The over-allotment option is deemed to be a freestanding financial instrument indexed on the contingently redeemable shares and will be accounted for as a liability pursuant to the guidance contained in FASB ASC 480, “Distinguishing Liabilities from Equity”. In connection with the Initial Public Offering on April 24, 2025, the underwriters exercised the option and purchased 2,500,000 additional Units. On April 24, 2025, the underwriters advised the Company that it would not further exercise the option for the remaining 500,000 Units. As such, no liability was recognized upon the closing of the Initial Public Offering.

 

Warrant Instruments

 

The Company accounts for the Public Warrants issued in connection with the Initial Public Offering, the Private Placement Warrants and the NMSI Private Placement Warrants in accordance with the guidance contained in FASB ASC 815, “Derivatives and Hedging”. Under ASC 815-40, the Public Warrants and the Private Placement Warrants meet the criteria for equity treatment and as such will be recorded in shareholders’ deficit. The NMSI Private Placement Warrants do not meet the criteria for equity treatment and as such will be recorded as a liability and remeasured each period with changes recorded in the condensed statement of operations. If the Public and Private Placement Warrants no longer meet the criteria for equity treatment, they will record as a liability and remeasured each period with changes recorded in the condensed statement of operations.

   

Recent Accounting Standards

 

In November 2023, the FASB issued Accounting Standards Update 2023-07, “Segment Reporting — Improvements to Reportable Segment Disclosures.” This update requires public entities to disclose its significant segment expense categories and amounts for each reportable segment.
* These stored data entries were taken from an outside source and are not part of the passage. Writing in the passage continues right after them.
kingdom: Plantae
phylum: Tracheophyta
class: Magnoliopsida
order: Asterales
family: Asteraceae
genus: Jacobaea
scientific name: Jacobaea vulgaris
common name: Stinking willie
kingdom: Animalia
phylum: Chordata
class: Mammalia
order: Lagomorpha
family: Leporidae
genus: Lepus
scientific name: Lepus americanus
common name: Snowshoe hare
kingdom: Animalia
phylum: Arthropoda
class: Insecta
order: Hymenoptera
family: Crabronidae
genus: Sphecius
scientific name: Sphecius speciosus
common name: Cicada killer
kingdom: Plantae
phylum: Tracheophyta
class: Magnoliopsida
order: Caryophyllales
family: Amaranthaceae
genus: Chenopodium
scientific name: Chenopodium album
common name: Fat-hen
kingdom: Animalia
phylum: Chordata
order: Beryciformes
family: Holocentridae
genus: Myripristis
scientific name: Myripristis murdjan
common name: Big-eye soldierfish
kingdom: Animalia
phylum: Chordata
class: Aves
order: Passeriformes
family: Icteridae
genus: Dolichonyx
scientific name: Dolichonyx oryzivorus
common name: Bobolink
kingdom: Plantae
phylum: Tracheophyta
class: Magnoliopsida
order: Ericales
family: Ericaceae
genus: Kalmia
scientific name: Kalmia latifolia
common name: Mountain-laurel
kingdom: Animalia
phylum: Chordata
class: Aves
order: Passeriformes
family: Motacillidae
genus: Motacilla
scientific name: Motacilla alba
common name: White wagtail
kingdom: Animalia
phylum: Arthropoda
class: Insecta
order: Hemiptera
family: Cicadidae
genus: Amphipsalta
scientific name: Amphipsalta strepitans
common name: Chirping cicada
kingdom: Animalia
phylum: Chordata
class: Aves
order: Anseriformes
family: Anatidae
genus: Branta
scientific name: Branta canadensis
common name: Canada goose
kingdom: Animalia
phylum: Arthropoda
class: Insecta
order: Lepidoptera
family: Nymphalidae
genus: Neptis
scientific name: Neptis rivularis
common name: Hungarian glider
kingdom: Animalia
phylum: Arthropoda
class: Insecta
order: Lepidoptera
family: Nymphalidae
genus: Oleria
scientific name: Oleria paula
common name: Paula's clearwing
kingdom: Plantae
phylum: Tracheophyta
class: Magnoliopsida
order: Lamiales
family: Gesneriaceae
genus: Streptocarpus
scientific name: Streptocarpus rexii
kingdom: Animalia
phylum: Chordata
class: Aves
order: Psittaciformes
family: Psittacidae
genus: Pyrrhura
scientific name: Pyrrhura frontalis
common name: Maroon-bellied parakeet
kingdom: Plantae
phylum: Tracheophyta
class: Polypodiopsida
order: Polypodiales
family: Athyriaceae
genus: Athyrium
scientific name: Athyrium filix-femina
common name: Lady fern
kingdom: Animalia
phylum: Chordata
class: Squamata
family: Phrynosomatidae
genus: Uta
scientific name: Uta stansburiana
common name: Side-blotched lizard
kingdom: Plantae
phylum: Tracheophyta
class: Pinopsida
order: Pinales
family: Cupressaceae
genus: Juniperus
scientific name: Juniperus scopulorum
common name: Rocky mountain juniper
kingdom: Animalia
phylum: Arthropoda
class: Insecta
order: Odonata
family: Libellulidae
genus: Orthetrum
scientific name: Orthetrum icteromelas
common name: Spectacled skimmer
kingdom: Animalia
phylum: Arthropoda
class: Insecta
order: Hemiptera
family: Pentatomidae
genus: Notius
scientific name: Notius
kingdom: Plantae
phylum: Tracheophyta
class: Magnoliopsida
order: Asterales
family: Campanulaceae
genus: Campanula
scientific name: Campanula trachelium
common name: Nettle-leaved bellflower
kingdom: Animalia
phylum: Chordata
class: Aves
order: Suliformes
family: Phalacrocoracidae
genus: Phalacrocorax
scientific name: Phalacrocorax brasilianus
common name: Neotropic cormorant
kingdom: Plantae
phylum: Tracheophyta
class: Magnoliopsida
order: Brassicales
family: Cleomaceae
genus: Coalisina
The guidance is effective for fiscal years beginning after December 15, 2023, and interim periods within those fiscal years. As of March 31, 2025, the Company reported its operations as a single reportable segment, noting no disaggregation of Company activities, management or allocation of resources by geographic region, business activity or organizational method, thus this new guidance does not affect the disclosures. See Note 9 for further information.

 

Management does not believe that any other recently issued, but not yet effective, accounting standards, if currently adopted, would have a material effect on the Company’s unaudited condensed financial statements.